Autodesk is hosting a webinar on Flow Generative Scheduling called How to Use AI for Fast and Accurate Production Scheduling on Sep 12 @ 11 AM PT!
Come learn how you can generate multiple resource-optimized schedules, evaluate trade-offs, adapt your schedule of choice as project scopes change, and send it to Flow Production Tracking!
If you have a Flow Production Tracking subscription, you have access to Flow Generative Scheduling!
I’m having trouble registering. I’m being forced to register for the chance to win a cup of coffee. What’s the point of having a tick box to opt in if you can’t actually opt out? I don’t even drink coffee
Hi @Halil - If you register for the webinar, you will receive an email with a link to the recording whether you attend the live session or not. We’ve also updated the form so you are not required to “opt in” to the Starbucks giveaway. Thanks!
Does anyone agree with me that a big pitfall is that it uses duration to determine its data?
Duration is a field we cannot change and is a simple calculation between start and due date.
It’s in no way representative (usually) of the actual human resource time spent on the task.
We usually determine that using the bid field or a combination/calculation of bid vs other data.
If I have a comp task that starts on october 1st and is due october 8th it really does not have to mean that the task itself takes 8 days to complete for 1 artist.
It just means that it can start on october 1st as hopefully lighting is rendered by then, and the artist needs to ideally have an approved version by october 8th.
They need to balance their work to make sure they do this within the alotted “artist bid” time.
Which is what we think it should take.
(This is a simple scenario and everyone does this slightly differently.)
I thought the Resource Planner had a good approach where it gives you the ability to tell it how to calculate the time required by making a new field that can be altered.
Hi @Ricardo_Musch! I do agree with you, I think what you’re describing is very typical - artists might double up on tasks, have down time while they wait on reviews or changes from upstream, etc all of which would mean that it isn’t actually the case that “a task with a duration of X requiring Y artist means that task uses 100% of that artist’s time from start to finish.”
We took an intentionally simplistic route with our Flow Production Tracking integration so that we could more quickly get something into people’s hands and hear what people think is missing. We could definitely consider making this more configurable so that you could do something like specify exactly which field is utilized by Flow Generative Scheduling (e.g. something besides duration.)
There was a suggestion in another post (Durations vs Workloads) to potentially leverage Workload for this as well, do you think that would be helpful?
You will be eailed a recording if you signed up for the webinar but it may take a little while as Zoom needs to transcode it etc.
And I’m not sure its automatically sent out.
that may work but I would be carefull to use specificaly that field, since its tied to the Resource Planning app and I’m not sure we would use it the exactly the same way for both Resource Planning and Generative Scheduling (I need to look into it).
But the approach Resource Planning took, giving us control of the data considered for the duration, is a good approach.
We may all do slightly different things to determine the resource needs for a task and what itsactual duration goal is.

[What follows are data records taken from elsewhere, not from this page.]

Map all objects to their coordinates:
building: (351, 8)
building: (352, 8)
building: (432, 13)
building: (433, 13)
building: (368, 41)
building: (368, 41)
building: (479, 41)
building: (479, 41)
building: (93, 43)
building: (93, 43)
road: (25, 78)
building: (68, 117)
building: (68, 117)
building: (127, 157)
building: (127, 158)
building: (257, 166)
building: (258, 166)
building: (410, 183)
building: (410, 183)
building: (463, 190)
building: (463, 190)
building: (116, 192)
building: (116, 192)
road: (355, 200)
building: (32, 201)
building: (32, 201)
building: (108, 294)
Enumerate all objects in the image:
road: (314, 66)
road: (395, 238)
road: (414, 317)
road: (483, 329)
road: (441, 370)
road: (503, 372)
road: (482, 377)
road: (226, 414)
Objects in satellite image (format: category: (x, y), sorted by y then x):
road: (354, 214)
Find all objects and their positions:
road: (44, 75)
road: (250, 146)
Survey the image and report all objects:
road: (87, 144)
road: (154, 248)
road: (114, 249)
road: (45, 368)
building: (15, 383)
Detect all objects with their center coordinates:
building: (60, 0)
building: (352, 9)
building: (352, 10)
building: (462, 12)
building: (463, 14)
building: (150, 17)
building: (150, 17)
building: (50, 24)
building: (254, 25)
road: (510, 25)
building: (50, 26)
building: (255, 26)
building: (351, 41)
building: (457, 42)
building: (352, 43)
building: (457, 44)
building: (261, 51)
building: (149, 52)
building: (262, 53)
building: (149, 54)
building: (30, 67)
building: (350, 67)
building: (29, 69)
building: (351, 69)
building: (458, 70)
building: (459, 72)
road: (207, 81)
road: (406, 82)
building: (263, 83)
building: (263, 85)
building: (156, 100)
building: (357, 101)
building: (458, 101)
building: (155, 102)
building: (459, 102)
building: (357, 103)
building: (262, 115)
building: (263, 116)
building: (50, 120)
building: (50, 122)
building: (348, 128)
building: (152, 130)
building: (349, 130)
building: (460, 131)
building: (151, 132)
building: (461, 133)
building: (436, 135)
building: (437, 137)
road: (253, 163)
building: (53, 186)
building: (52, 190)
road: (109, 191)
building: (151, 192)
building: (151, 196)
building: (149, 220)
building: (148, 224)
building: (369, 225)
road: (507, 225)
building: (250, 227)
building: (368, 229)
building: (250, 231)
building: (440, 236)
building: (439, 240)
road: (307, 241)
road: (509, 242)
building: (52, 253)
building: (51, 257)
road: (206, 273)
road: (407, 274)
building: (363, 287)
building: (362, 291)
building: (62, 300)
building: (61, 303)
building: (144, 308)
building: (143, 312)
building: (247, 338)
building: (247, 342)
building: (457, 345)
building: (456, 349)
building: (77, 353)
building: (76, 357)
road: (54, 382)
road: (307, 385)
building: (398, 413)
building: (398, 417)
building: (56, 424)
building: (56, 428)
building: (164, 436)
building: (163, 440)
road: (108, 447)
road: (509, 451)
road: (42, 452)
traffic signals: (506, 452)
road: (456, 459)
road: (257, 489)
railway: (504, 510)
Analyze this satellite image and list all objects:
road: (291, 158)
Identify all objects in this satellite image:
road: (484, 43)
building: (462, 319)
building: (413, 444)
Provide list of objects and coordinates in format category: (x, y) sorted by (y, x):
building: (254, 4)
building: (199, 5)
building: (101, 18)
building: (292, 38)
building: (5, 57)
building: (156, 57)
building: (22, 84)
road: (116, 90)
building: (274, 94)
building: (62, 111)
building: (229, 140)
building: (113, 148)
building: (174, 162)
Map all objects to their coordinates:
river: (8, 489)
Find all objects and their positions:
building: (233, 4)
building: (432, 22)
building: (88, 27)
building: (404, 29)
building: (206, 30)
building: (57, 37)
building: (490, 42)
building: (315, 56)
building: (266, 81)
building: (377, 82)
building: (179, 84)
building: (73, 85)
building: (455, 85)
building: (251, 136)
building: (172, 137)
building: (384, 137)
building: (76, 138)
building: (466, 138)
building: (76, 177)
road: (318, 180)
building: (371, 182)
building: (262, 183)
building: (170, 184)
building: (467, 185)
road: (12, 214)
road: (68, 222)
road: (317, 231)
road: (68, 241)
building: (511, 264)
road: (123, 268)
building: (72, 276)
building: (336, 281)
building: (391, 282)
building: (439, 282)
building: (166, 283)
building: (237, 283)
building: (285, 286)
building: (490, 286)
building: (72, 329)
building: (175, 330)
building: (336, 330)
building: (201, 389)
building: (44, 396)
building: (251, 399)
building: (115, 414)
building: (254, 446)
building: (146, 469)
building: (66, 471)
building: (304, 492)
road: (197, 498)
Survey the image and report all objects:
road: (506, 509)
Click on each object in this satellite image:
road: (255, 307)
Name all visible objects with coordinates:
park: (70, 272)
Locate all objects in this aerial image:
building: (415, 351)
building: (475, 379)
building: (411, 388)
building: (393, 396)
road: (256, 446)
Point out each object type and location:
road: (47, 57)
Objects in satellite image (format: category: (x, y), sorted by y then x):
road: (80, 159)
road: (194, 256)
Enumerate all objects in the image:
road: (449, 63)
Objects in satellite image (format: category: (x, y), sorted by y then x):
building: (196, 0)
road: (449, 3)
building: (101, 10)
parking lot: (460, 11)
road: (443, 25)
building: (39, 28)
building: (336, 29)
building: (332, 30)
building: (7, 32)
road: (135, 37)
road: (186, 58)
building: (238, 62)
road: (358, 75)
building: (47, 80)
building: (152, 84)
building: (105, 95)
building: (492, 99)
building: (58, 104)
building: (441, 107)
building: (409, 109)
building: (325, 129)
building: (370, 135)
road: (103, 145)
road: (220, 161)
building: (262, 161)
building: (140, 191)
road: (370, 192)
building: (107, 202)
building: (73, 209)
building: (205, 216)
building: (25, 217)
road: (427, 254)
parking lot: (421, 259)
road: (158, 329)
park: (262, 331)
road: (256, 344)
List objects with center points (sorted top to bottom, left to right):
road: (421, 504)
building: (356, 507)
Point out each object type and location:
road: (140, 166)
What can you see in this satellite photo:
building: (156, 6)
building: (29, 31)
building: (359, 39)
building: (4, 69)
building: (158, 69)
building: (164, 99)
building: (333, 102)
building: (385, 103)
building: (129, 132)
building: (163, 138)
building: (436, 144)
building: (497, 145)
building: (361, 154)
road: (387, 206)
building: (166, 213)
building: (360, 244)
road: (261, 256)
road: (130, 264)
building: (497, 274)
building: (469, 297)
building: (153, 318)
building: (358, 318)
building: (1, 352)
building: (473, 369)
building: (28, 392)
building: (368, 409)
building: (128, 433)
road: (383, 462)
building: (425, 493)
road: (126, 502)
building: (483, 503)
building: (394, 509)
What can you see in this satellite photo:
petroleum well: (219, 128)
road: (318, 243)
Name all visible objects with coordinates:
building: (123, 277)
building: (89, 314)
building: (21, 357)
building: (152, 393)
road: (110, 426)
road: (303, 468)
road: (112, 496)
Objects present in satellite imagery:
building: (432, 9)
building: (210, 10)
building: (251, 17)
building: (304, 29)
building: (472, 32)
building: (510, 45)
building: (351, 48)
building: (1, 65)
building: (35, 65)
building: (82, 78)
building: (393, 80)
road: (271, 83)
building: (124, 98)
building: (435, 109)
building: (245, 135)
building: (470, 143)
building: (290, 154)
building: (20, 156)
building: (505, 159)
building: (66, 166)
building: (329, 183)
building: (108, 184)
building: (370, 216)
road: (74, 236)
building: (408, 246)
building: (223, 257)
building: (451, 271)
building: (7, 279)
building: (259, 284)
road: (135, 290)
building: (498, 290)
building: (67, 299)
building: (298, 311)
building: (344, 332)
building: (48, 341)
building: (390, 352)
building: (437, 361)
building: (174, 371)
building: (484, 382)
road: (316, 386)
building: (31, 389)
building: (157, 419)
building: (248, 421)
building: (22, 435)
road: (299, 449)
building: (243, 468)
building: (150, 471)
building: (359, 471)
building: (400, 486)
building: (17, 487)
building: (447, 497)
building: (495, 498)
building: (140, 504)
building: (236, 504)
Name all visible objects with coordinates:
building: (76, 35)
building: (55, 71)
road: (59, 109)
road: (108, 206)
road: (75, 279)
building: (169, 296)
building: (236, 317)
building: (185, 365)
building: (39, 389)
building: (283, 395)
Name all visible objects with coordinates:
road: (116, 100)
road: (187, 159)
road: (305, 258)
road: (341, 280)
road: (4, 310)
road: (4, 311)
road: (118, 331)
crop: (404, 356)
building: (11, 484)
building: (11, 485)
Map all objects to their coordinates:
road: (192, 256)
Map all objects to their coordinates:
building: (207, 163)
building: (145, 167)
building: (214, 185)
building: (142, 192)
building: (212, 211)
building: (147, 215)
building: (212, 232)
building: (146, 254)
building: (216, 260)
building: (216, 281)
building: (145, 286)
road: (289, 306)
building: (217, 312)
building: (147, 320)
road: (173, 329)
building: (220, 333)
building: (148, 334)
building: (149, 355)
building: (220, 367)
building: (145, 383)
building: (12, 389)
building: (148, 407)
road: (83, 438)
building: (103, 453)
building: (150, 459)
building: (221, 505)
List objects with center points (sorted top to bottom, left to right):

I know of studios that use the Bid field but there are also studios that have a Bid field and an Artist Bid field, so they use a calculation to determine the time that stands for a Task.
Others may use a completely custom calculation or calculate the time agains already logged time, there are many options here…
The important thing remains that whatever determines the actual resource requirement or duation for a task, that is what Generative Scheduling should take to determine how many people are needed in that period to keep the schedule from having peaks and valleys.
Flexibility on the data entry point here is key so we can get accurate results out of this.
However basing it “hardcoded” on the duration field makes it instantly not usefull for 90% of the workflows that I am familair with as duration means nothing more than the difference between start and due date of a task, it has no relation to the actual time a human is expected to work on that task, hence the results from Generative scheduling will be skewed and tell me I need x amount of compers when its really not the case.
TLDR
If the duration becomes a controllable setting (like Resource Planning), then I can see this definitely being a very usefull tool and the start of something even greater!